A Minnesota for-profit has a new strategy to help those without shelter find a home

Minneapolis contracts with company to provide shelter, treatment for encampment residents

Minneapolis contracts with company to provide shelter, treatment for encampment residents

Vanessa Williams has been in her new North Minneapolis apartment for about a month now, and life is good.  

“I’ve been home ever since, I’ve been off the streets,” she declares. “I’m just trying to get more comfortable in my living situation.”

Williams, 38, is one of nearly100 people who are former residents of a large homeless encampment in the East Phillips neighborhood.

Before this, she says, she had been without shelter for 18 months.

Now, with the help of Helix Housing and Health Services, a Minnesota for-profit, she and others have indoor spaces to call their own.

“Oh, God, I love it,” Williams says. “Just being out in the cold, it’s a big difference.”

Starting last November, Helix relocated and provided support services for former camp residents.

City officials say the group far exceeded expectations.  

“The contract that we signed with them was for 32 people and they have housed about 94 singles and four children,” notes Heidi Ritchie, the Deputy Commissioner for the Minneapolis Health Department.

Helix says it was able to place that many people by using its extensive housing network made up of landlords willing to rent to individuals, who are each assigned case managers.

The group says it also works closely with the Red Lake Nation, which doesn’t use the same policies as some government agencies.  

Helix says its ‘meet them where they are’ approach – actively seeking those in need of shelter – gets people into housing faster and helping to meet ‘the unique needs of its predominantly Native American target population.’

The program is about more than housing.

“This is a culturally specific, culturally sensitive way of approaching this,” Ritchie explains. “So, there’s elements of healing and spirituality for the native culture. Things like recovery, mental health, jobs, social connectiveness, things like that.”  

The city’s contract with Helix is about $1 million.

Ritchie says about half that is used to find housing for those in need, with the other half providing services like substance use treatment, therapy counseling, and job training skills.  

“We have measures and metrics that we are looking at for Helix, as far as the contract, and they are hitting them,” Ritchie notes. “We feel the outcomes right now are very successful.”

Helix says under the project pilot agreement, personal case managers act as a continuous support system for clients.

“After we get them into housing, it’s actually helping them stabilize and work toward improving their mental health,” says Victoria Swain, a Helix Program Manager. “Once we kind of work on rebuilding some of those skills with people is where we start talking about employment. Let’s start talking about college or maybe getting your GED, things like that.”

Swain – who’s been working with Williams since last November, after meeting her outside an encampment- is one of 15 Helix personnel working in the field, one-on-one with clients.

One idea is to try to keep clients together with a kind of family approach.

Those who were neighbors in an encampment might have apartments near each other.

“For folks living in an encampment, they’ve been going from encampment to encampment with what would be considered their close group of people, or their family,” Ritchie says. “People like their sense of community that they’re able to develop sometimes. So, we want to acknowledge that, and we want to keep that with them.”

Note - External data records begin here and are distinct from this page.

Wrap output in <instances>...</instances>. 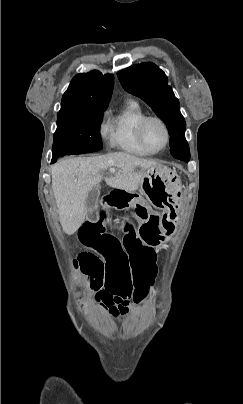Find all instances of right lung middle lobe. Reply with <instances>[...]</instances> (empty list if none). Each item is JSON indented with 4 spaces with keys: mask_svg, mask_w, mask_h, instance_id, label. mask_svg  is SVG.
<instances>
[{
    "mask_svg": "<svg viewBox=\"0 0 243 404\" xmlns=\"http://www.w3.org/2000/svg\"><path fill=\"white\" fill-rule=\"evenodd\" d=\"M106 109L107 107L59 111L52 148V163L64 155L101 150L100 124Z\"/></svg>",
    "mask_w": 243,
    "mask_h": 404,
    "instance_id": "right-lung-middle-lobe-1",
    "label": "right lung middle lobe"
}]
</instances>
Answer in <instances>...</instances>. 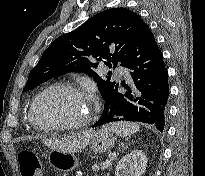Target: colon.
I'll list each match as a JSON object with an SVG mask.
<instances>
[{
    "label": "colon",
    "mask_w": 205,
    "mask_h": 176,
    "mask_svg": "<svg viewBox=\"0 0 205 176\" xmlns=\"http://www.w3.org/2000/svg\"><path fill=\"white\" fill-rule=\"evenodd\" d=\"M21 176H44L41 159L32 151L23 150L17 155Z\"/></svg>",
    "instance_id": "colon-1"
}]
</instances>
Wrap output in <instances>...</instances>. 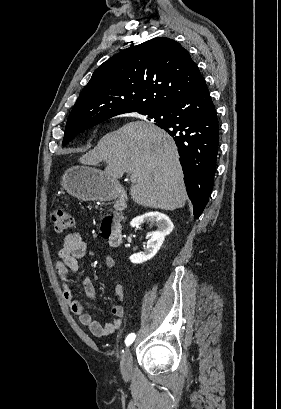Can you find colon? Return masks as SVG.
<instances>
[{"mask_svg":"<svg viewBox=\"0 0 281 409\" xmlns=\"http://www.w3.org/2000/svg\"><path fill=\"white\" fill-rule=\"evenodd\" d=\"M52 221L58 234L66 233L74 224L71 214L63 209H56L52 212Z\"/></svg>","mask_w":281,"mask_h":409,"instance_id":"obj_1","label":"colon"}]
</instances>
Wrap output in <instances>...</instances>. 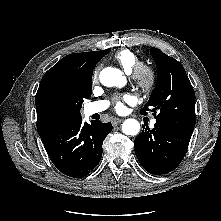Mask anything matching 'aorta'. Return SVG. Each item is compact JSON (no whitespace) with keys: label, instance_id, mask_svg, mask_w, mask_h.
<instances>
[{"label":"aorta","instance_id":"obj_1","mask_svg":"<svg viewBox=\"0 0 221 221\" xmlns=\"http://www.w3.org/2000/svg\"><path fill=\"white\" fill-rule=\"evenodd\" d=\"M100 82L107 87H122L125 84V77L116 68H104L99 75ZM140 131V124L135 119H127L122 124V132L127 135H136Z\"/></svg>","mask_w":221,"mask_h":221}]
</instances>
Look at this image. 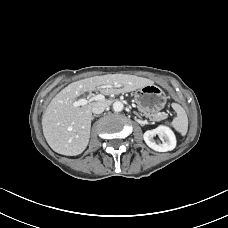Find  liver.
Here are the masks:
<instances>
[{
	"instance_id": "1",
	"label": "liver",
	"mask_w": 228,
	"mask_h": 228,
	"mask_svg": "<svg viewBox=\"0 0 228 228\" xmlns=\"http://www.w3.org/2000/svg\"><path fill=\"white\" fill-rule=\"evenodd\" d=\"M153 80L127 74H107L71 83L49 103L42 116L44 137L51 149L59 154L76 156L87 147L90 138L92 108L97 102L74 106L85 92L101 89L104 95L134 91ZM100 102H107L102 100Z\"/></svg>"
}]
</instances>
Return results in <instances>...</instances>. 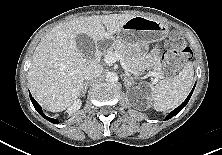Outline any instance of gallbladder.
Listing matches in <instances>:
<instances>
[{
  "mask_svg": "<svg viewBox=\"0 0 222 155\" xmlns=\"http://www.w3.org/2000/svg\"><path fill=\"white\" fill-rule=\"evenodd\" d=\"M76 44L79 51L86 58H92L95 53L94 41L86 34H79L76 37Z\"/></svg>",
  "mask_w": 222,
  "mask_h": 155,
  "instance_id": "gallbladder-1",
  "label": "gallbladder"
}]
</instances>
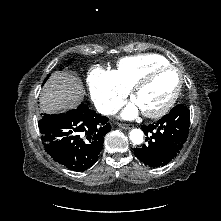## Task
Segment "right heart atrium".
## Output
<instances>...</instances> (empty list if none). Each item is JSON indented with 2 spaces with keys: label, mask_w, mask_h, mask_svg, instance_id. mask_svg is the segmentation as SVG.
Wrapping results in <instances>:
<instances>
[{
  "label": "right heart atrium",
  "mask_w": 221,
  "mask_h": 221,
  "mask_svg": "<svg viewBox=\"0 0 221 221\" xmlns=\"http://www.w3.org/2000/svg\"><path fill=\"white\" fill-rule=\"evenodd\" d=\"M87 81L91 98L102 114L114 112L128 95L113 71L94 67L89 71Z\"/></svg>",
  "instance_id": "obj_1"
}]
</instances>
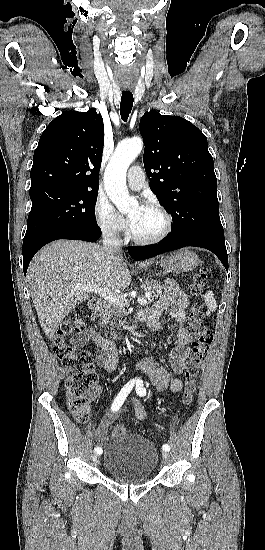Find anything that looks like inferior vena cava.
Segmentation results:
<instances>
[{"label":"inferior vena cava","mask_w":265,"mask_h":550,"mask_svg":"<svg viewBox=\"0 0 265 550\" xmlns=\"http://www.w3.org/2000/svg\"><path fill=\"white\" fill-rule=\"evenodd\" d=\"M103 245L107 256L115 259L116 254L120 253L122 240L116 235L115 230L105 228L102 230Z\"/></svg>","instance_id":"602c4592"}]
</instances>
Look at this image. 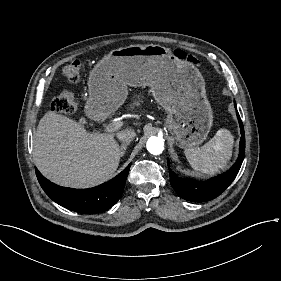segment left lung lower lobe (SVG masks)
<instances>
[{
    "mask_svg": "<svg viewBox=\"0 0 281 281\" xmlns=\"http://www.w3.org/2000/svg\"><path fill=\"white\" fill-rule=\"evenodd\" d=\"M234 106H236L235 103ZM236 114L242 135L240 139L239 156L236 163L228 172L207 181H196L192 179L181 178L178 177L171 169H169L171 186L181 198L194 202L209 201L219 196L235 179L245 154L244 128L237 111Z\"/></svg>",
    "mask_w": 281,
    "mask_h": 281,
    "instance_id": "1",
    "label": "left lung lower lobe"
}]
</instances>
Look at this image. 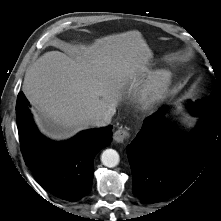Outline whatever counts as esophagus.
I'll list each match as a JSON object with an SVG mask.
<instances>
[{"instance_id":"1","label":"esophagus","mask_w":221,"mask_h":221,"mask_svg":"<svg viewBox=\"0 0 221 221\" xmlns=\"http://www.w3.org/2000/svg\"><path fill=\"white\" fill-rule=\"evenodd\" d=\"M129 136H130V133H129L128 129L120 128L115 131V133L113 135V139L117 143H122L125 140H127L129 138Z\"/></svg>"}]
</instances>
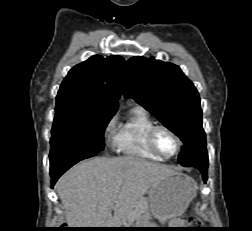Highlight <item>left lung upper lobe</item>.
Returning <instances> with one entry per match:
<instances>
[{"label": "left lung upper lobe", "mask_w": 252, "mask_h": 231, "mask_svg": "<svg viewBox=\"0 0 252 231\" xmlns=\"http://www.w3.org/2000/svg\"><path fill=\"white\" fill-rule=\"evenodd\" d=\"M123 92L180 137V164L208 161L199 94L178 66L132 57L126 64Z\"/></svg>", "instance_id": "obj_1"}]
</instances>
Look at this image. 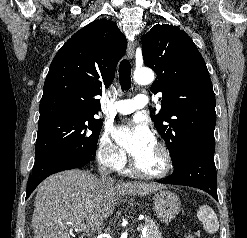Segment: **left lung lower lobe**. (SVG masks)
<instances>
[{"label": "left lung lower lobe", "mask_w": 247, "mask_h": 238, "mask_svg": "<svg viewBox=\"0 0 247 238\" xmlns=\"http://www.w3.org/2000/svg\"><path fill=\"white\" fill-rule=\"evenodd\" d=\"M174 172L159 183L195 187L212 195L216 200V168L214 156L197 151L183 153Z\"/></svg>", "instance_id": "obj_1"}]
</instances>
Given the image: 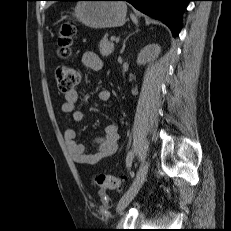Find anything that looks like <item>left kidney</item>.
I'll return each instance as SVG.
<instances>
[{"label": "left kidney", "instance_id": "left-kidney-1", "mask_svg": "<svg viewBox=\"0 0 231 231\" xmlns=\"http://www.w3.org/2000/svg\"><path fill=\"white\" fill-rule=\"evenodd\" d=\"M160 46L157 44H149L145 46L137 57V64L144 65L147 62L151 61L155 57H157L160 53Z\"/></svg>", "mask_w": 231, "mask_h": 231}]
</instances>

Helix co-founder Adam Fairbanks says the $1 million contract acted as start-up funding; enough to keep the case management program going for three months, and the treatment program, about double that.

Although the city’s contract runs through November, Fairbanks says the goal is to keep those programs sustained permanently through Medicaid funding.

For Swain, the work has its own rewards.

“I’m not going to lie, sometimes the work can be defeating, but being able to work with people like Vanessa is actually why I stay in the field,” she says. “To have a safe place for them to be, it feels really good. To be able to walk alongside them and like to see the change happening.”

As for Williams?

She says she’s working on her own health but would also like to get her high school diploma, and perhaps work with young people.

“It’s a nice program,” she smiles. “I’ve been home ever since I’ve been in my own place now, so I love it.”